• [Texto para análise]:
════
Com: Bajram Severdzan, Florijan Ajdini, Salija Ibraimova, Branka Katic, Srdjan Todorovic, Zabit Memedov, Sabri Sulejman, Jasar Destani, Ljubica Adzovic, Miki Manojlovic

Num cenário próximo das margens do Danúbio, Matko Destanov (Severdzan) envolve-se em todas as negociatas que pode, invejando a riqueza do amigo Dadan (Todorovic). Com a ajuda de algumas mentiras, Matko consegue um empréstimo do "padrinho" local, Grga Pitic (Sulejman), um companheiro de outros tempos, e de outros crimes, do seu pai, Zarije (Memedov). Os "avôs" já não se encontram muito bem de saúde, mas mantém o discernimento e o bom humor. Matko convence Dadan a ajudá-lo num roubo, mas as coisas vão correr mal, o que coloca o primeiro numa situação de dívida para com o segundo. Dadan aproveita o crédito para negociar o casamento da sua irmã, Afrodita (Ibraimova), com o filho de Matko, Zare (Ajdjni). Zare, claro, não está nada interessado, não só porque não gosta da noiva imposta - conhecida por "anã" e "joaninha" -, mas porque está apaixonado por Ida (Katic), que trabalha num bar das redondezas.
════
• [Dados para análise]:

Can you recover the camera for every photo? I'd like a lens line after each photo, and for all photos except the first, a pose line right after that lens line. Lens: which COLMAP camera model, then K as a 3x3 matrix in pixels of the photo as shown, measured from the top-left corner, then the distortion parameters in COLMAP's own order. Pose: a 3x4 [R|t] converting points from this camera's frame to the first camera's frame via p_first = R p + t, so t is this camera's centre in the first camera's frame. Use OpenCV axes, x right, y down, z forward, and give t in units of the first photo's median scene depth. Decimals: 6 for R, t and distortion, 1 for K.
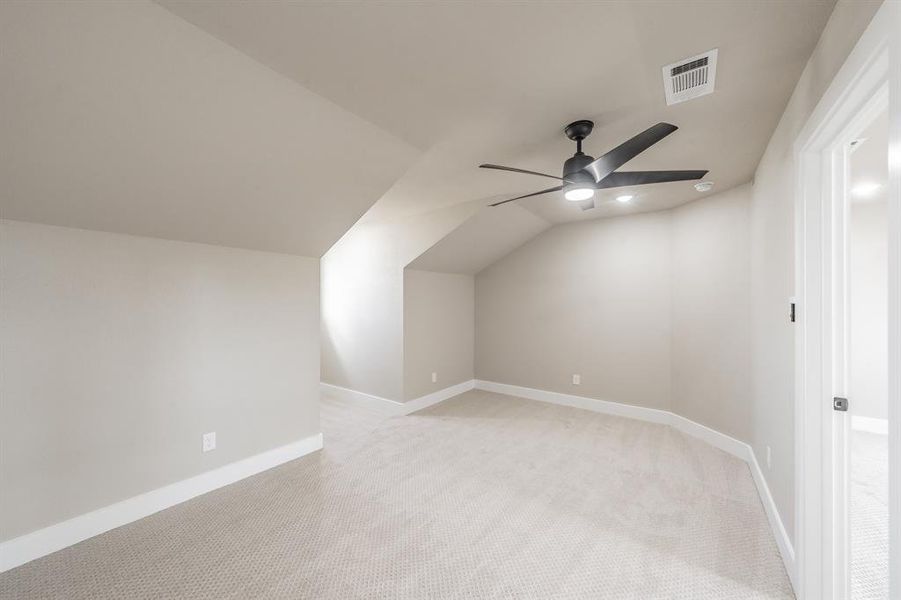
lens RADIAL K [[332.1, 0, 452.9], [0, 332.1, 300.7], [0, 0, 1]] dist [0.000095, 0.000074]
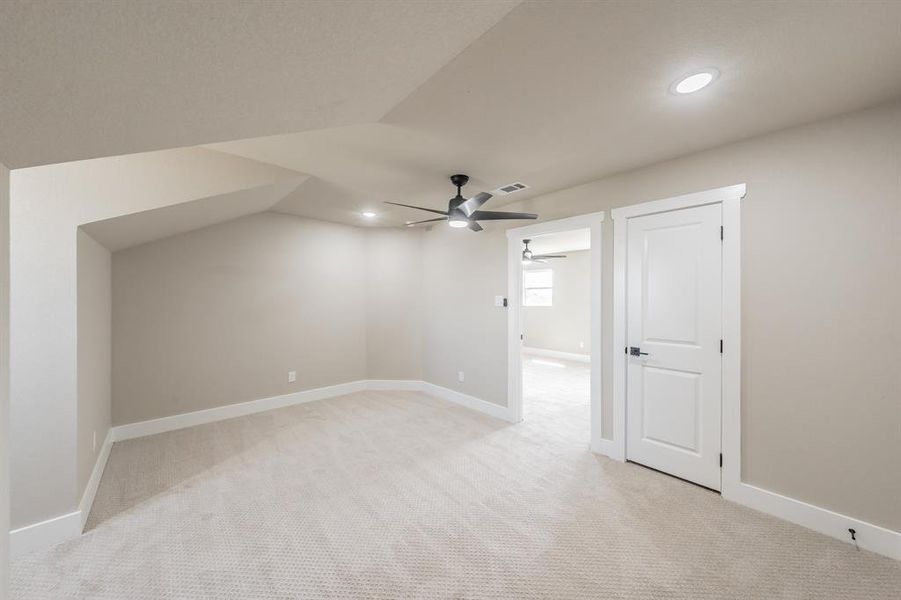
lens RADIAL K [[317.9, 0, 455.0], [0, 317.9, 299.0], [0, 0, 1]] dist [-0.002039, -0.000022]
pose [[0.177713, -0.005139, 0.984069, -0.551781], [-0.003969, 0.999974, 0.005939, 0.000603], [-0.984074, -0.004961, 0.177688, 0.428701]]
════
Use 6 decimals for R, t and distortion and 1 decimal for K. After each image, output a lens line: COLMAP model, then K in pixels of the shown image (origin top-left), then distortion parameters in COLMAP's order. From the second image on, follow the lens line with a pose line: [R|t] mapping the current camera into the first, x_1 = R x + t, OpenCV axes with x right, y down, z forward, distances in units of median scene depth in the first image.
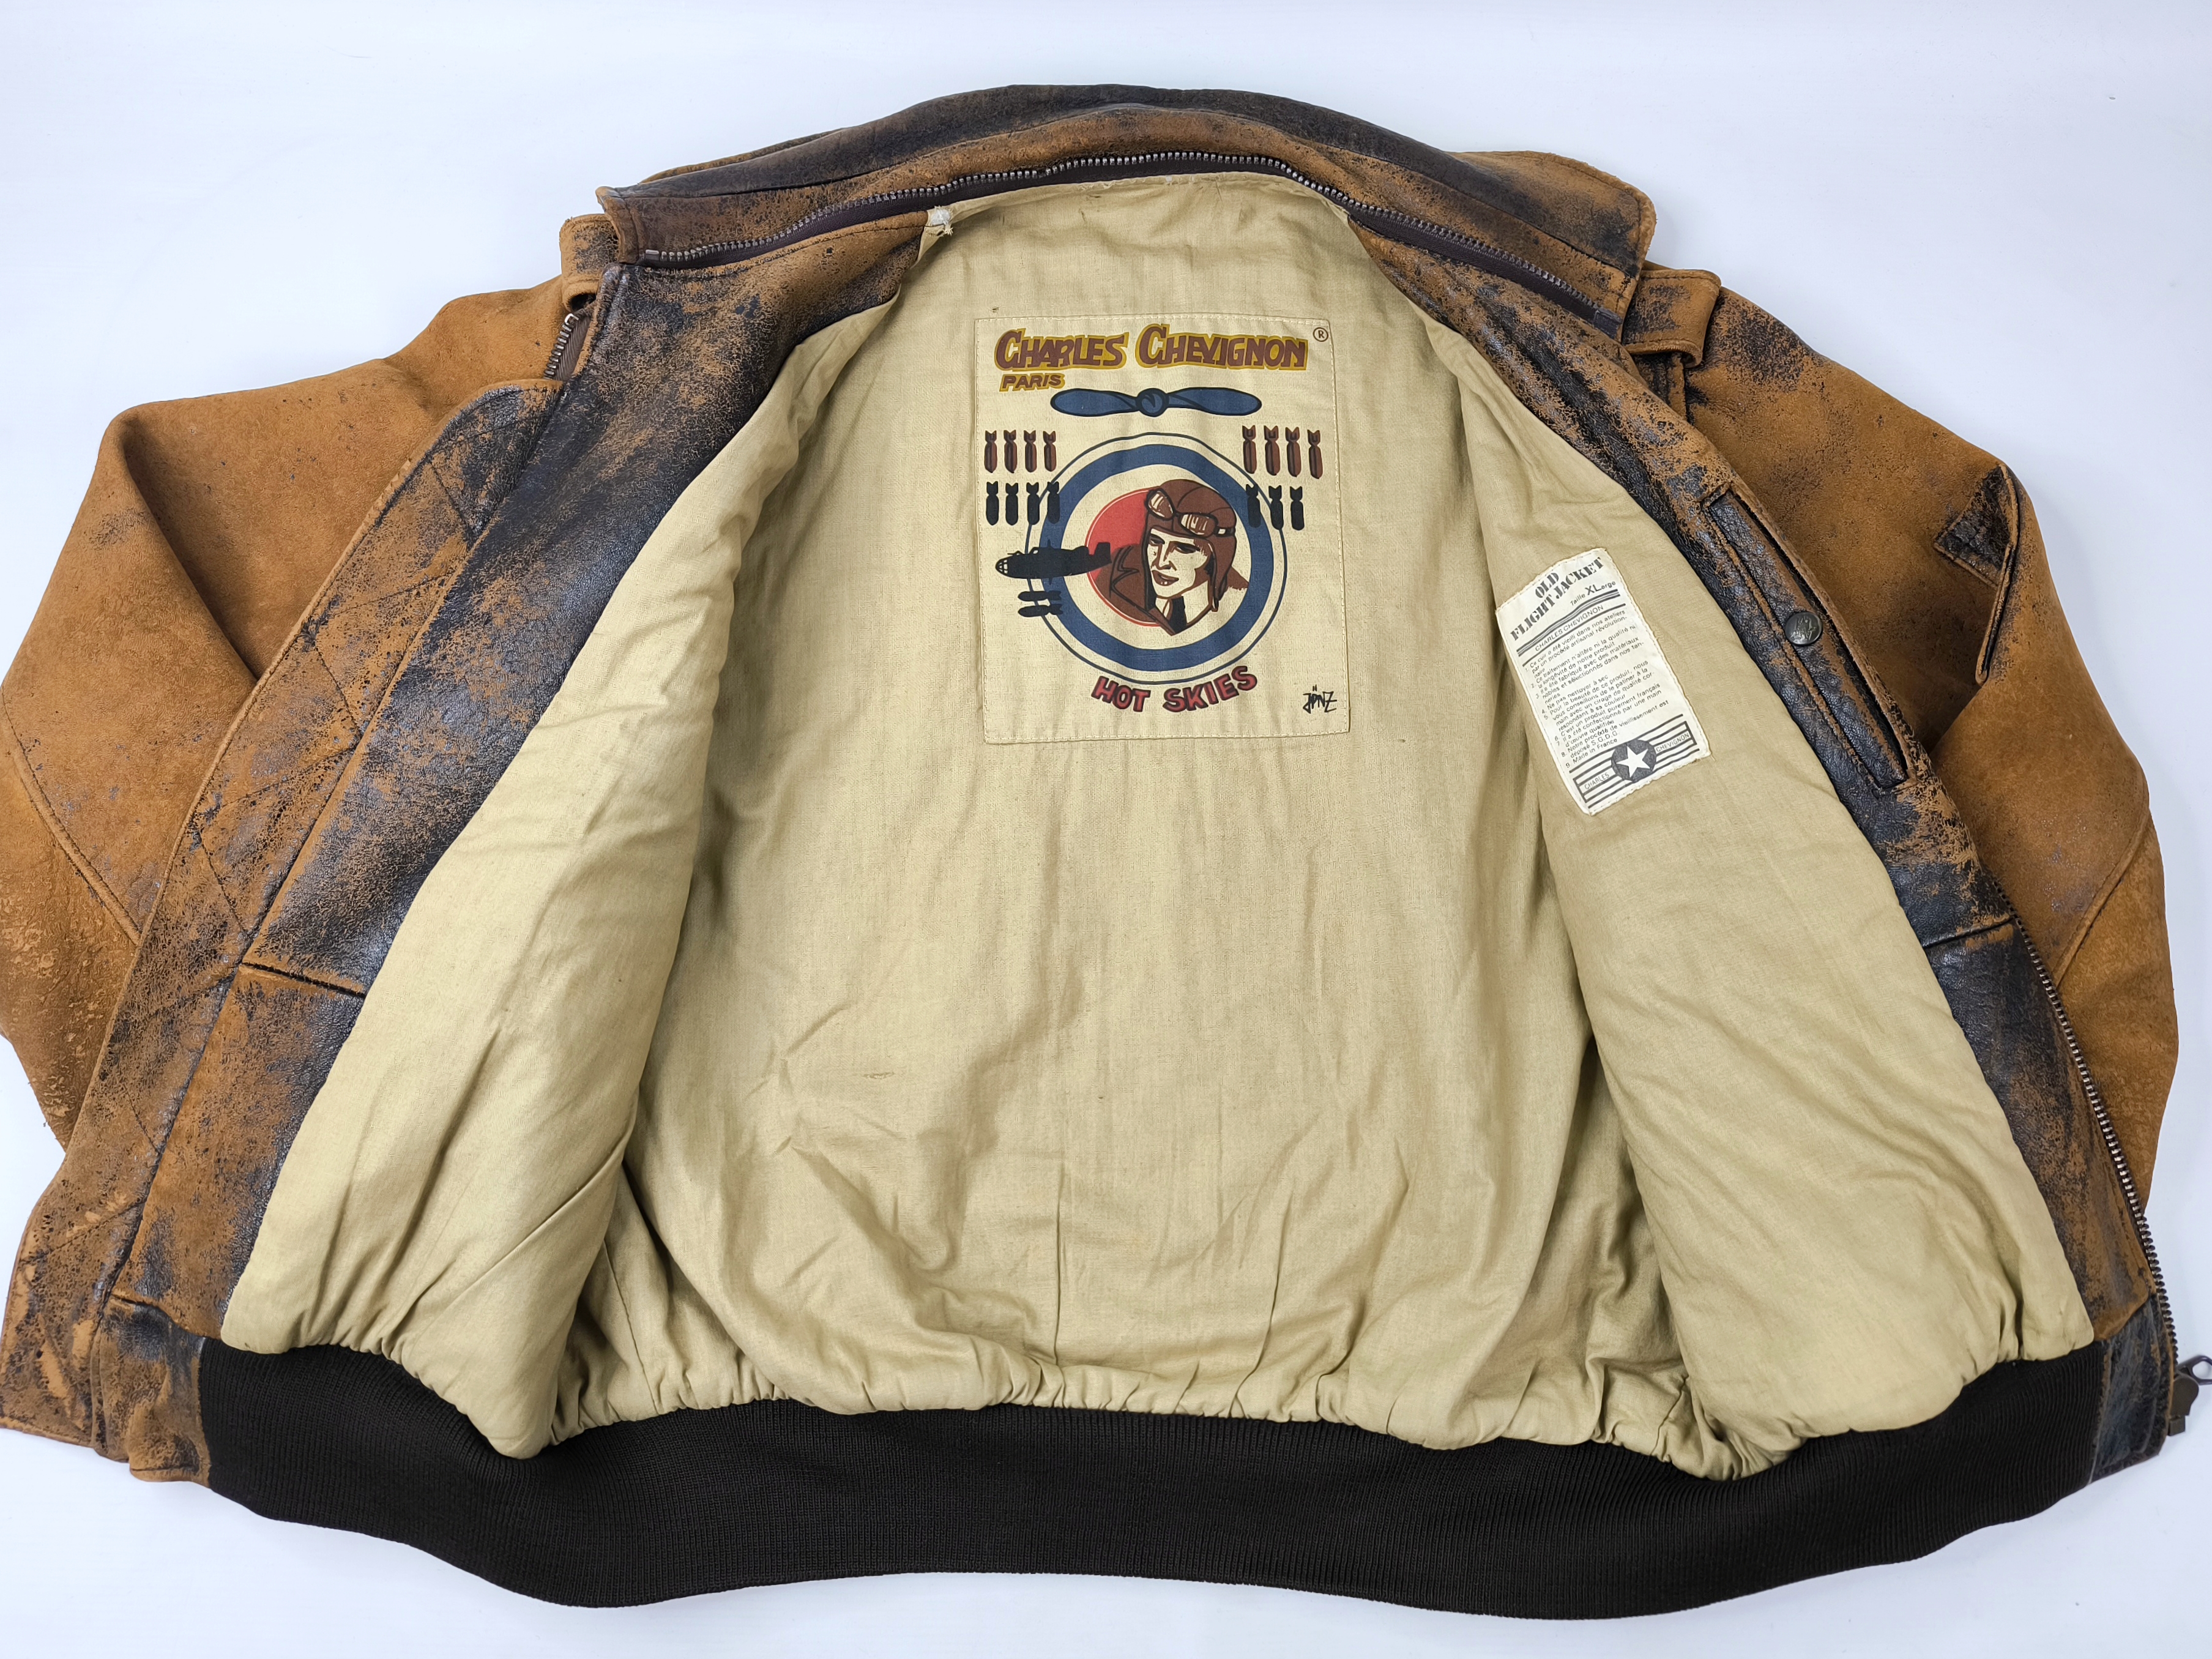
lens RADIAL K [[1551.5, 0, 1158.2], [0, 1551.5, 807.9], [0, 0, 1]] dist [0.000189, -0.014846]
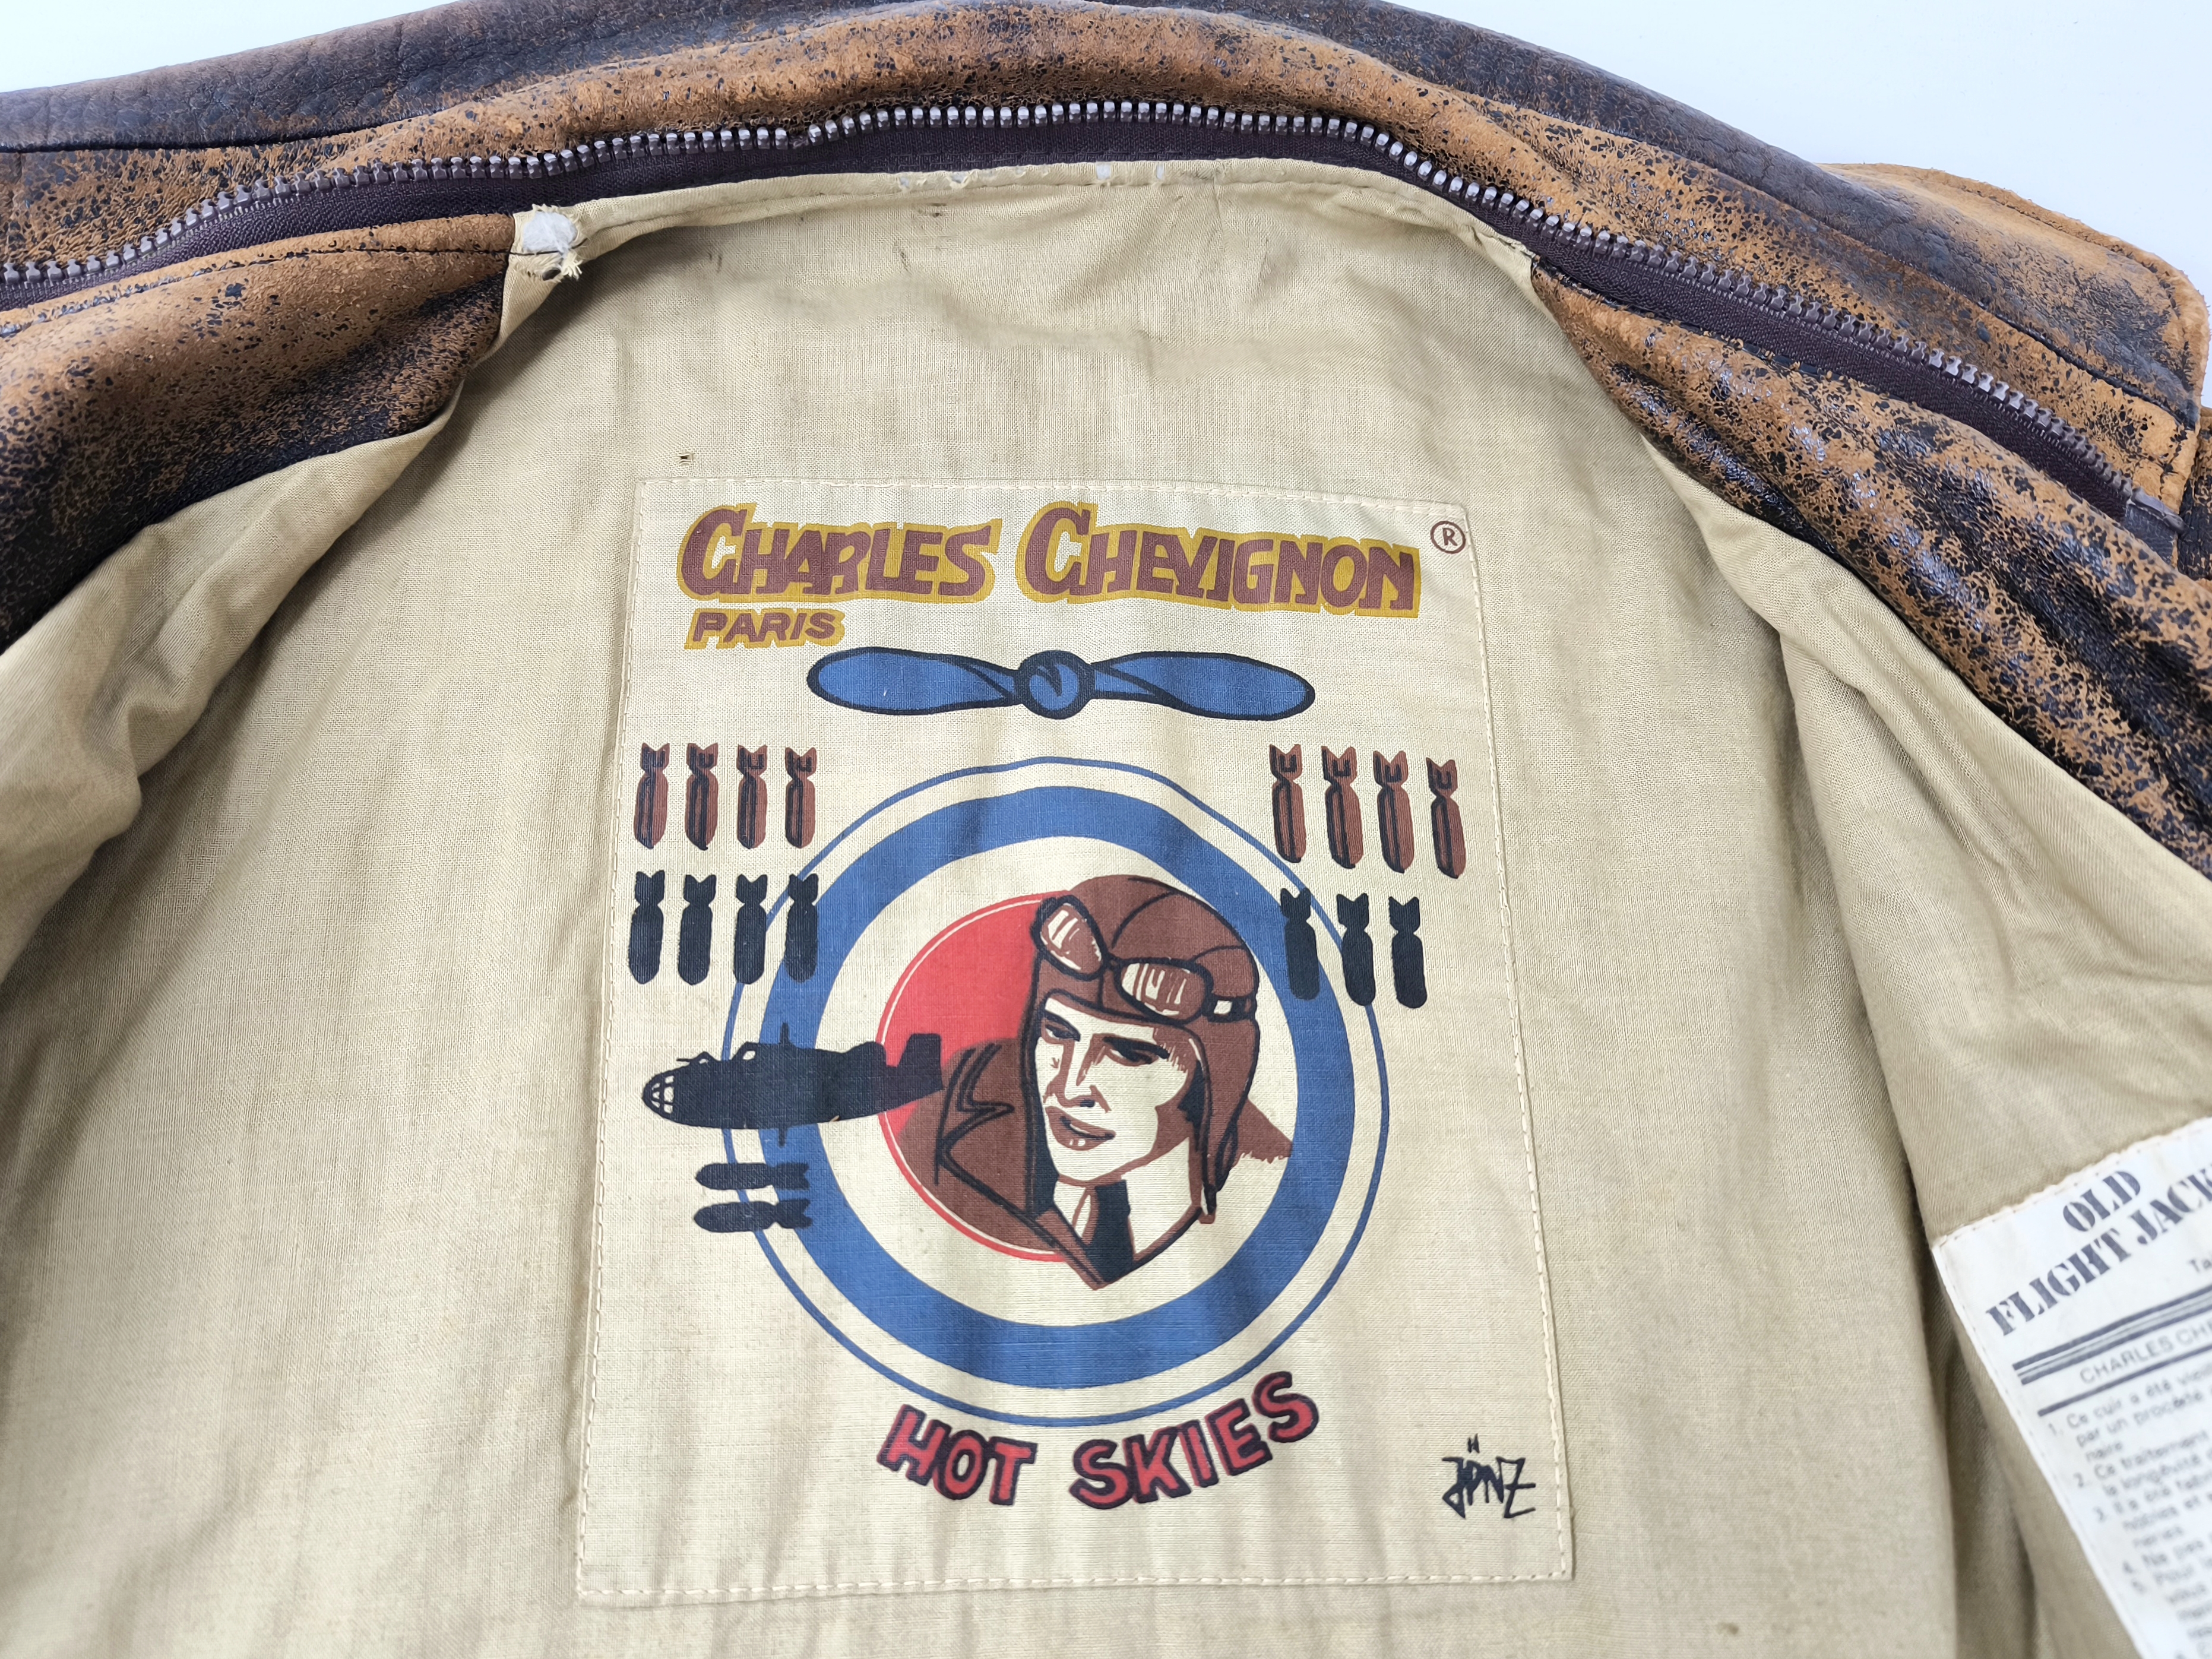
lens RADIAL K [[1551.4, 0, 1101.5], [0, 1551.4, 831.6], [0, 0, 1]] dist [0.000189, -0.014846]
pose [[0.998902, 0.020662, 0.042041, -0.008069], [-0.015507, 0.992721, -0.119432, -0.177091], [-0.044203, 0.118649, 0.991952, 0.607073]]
════
Repita a sinopse na íntegra, sem mudar uma única palavra. A listagem não tem qualquer relação com a sinopse.

• [Resposta do exercício]:
Com: Bajram Severdzan, Florijan Ajdini, Salija Ibraimova, Branka Katic, Srdjan Todorovic, Zabit Memedov, Sabri Sulejman, Jasar Destani, Ljubica Adzovic, Miki Manojlovic

Num cenário próximo das margens do Danúbio, Matko Destanov (Severdzan) envolve-se em todas as negociatas que pode, invejando a riqueza do amigo Dadan (Todorovic). Com a ajuda de algumas mentiras, Matko consegue um empréstimo do "padrinho" local, Grga Pitic (Sulejman), um companheiro de outros tempos, e de outros crimes, do seu pai, Zarije (Memedov). Os "avôs" já não se encontram muito bem de saúde, mas mantém o discernimento e o bom humor. Matko convence Dadan a ajudá-lo num roubo, mas as coisas vão correr mal, o que coloca o primeiro numa situação de dívida para com o segundo. Dadan aproveita o crédito para negociar o casamento da sua irmã, Afrodita (Ibraimova), com o filho de Matko, Zare (Ajdjni). Zare, claro, não está nada interessado, não só porque não gosta da noiva imposta - conhecida por "anã" e "joaninha" -, mas porque está apaixonado por Ida (Katic), que trabalha num bar das redondezas.